Açılışta konuşan Erdoğan, Allah’ın birliğine olan inancın, sosyal hayatta olması gereken yansımasının ümmet olarak bir araya gelinmesi olduğunu söyledi. Erdoğan, şunları söyledi:
Cemaatlerimiz, vakıflarımız, derneklerimiz, gruplarımız, ismine ne derseniz deyin, ne kadar güçlü ve büyük olurlarsa olsunlar eğer biz İslam ümmeti olma, bir olma idealine yaklaşamıyorsak o zaman biliniz ki bizlere yazıklar olsun. O cemaatimiz, o grubun parçası oluşumuz bizi ümmet olmaya taşımıyorsa o zaman demek ki birlik dini olan İslam’ı tam anlamıyla idrak edemiyor, yaşamıyoruz demektir. Yani inancımızın sosyal hayatımıza yansımasını başaramamışız demektir. Said Nursi, tevhid inancını nasıl yaşamamız gerektiğini, iman hakikatlerini bize aktarırken işte bu ümmet bilincine de ümmetin en sıkıntılı zamanlarında dikkat çekmiş.

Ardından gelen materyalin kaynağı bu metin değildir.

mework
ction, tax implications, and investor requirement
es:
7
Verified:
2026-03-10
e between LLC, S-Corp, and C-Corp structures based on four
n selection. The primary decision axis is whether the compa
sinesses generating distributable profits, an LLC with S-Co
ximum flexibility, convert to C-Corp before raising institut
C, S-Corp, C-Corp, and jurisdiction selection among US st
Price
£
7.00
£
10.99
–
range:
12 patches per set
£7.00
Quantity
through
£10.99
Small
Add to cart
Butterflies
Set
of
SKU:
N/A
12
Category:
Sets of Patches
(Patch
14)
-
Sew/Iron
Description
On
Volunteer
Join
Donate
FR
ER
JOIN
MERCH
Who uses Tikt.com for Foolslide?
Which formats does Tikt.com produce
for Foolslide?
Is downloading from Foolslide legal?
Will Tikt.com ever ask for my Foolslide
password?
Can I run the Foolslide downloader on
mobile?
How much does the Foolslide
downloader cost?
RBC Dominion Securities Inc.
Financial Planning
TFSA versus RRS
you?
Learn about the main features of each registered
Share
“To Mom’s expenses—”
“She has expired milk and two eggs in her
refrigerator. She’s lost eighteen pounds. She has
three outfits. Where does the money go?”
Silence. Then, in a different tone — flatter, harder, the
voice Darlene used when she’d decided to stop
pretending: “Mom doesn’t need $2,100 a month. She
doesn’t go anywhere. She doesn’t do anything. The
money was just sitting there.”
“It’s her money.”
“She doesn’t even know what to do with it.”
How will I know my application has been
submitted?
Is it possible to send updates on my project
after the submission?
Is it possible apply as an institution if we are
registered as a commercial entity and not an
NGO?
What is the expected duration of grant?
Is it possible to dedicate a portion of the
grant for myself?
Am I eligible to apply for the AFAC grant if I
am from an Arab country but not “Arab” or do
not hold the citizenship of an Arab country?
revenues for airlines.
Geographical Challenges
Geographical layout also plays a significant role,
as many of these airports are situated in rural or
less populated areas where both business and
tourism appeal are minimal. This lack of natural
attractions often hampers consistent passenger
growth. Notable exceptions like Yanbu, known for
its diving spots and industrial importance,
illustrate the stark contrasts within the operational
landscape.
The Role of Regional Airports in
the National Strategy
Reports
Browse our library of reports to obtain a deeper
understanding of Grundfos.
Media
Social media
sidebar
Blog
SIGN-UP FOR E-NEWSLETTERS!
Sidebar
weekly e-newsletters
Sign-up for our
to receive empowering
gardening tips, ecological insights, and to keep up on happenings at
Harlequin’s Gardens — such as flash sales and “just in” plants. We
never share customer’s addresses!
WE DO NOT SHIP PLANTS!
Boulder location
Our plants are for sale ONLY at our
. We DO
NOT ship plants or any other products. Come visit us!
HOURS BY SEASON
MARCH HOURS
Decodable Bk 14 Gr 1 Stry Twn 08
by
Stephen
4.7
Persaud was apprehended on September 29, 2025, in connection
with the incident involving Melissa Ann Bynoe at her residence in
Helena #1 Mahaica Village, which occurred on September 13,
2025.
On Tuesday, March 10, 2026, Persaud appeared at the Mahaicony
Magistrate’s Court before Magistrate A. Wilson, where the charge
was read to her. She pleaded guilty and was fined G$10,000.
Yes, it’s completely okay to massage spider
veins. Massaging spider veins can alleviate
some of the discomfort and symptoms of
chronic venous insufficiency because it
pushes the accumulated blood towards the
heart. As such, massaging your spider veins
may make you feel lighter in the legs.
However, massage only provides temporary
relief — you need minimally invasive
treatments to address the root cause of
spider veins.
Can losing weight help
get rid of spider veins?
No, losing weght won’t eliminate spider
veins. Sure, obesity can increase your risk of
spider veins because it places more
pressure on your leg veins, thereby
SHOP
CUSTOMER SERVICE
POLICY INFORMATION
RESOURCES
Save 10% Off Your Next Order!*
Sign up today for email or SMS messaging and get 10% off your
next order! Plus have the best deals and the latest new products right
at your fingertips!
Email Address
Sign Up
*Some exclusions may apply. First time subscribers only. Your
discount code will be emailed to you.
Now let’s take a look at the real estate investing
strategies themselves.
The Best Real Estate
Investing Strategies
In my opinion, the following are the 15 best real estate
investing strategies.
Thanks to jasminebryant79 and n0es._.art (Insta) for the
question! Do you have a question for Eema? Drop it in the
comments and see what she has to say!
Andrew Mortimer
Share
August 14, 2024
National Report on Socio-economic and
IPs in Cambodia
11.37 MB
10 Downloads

Bugün ümmetin umudu yine bu topraklarda. Daha yakın zamanda Bangladeş’te Arakan’dan göç eden garibanların yanına gittiğimizde baktık ki Türkiye’den başkası onların yanında değil. İşte Somali’de, bakıyorsunuz Somalili garibanların yanında Türkiye’den başkası yok. Bırakın sadece Müslüman mazlumları, dünyanın dört bir yanındaki mazlumların yanına giden, onların acılarına ilaç olmaya çalışan Türkiye’den başkasını göremiyorsunuz. Niçin? Çünkü bu iman şuuru, bu ümmet bilinci, mazlumun yanında durmayı, zulme karşı duruşu aynı zamanda temsil etmektedir. Bizler Müslümanlar olarak ümmet olma, birlik olma yolunda, birbirimizi doğruya ve hayra davet ederken aynı zamanda yanlışlarımızı gördüğümüzde ikaz etmesini bilebilmeliyiz.”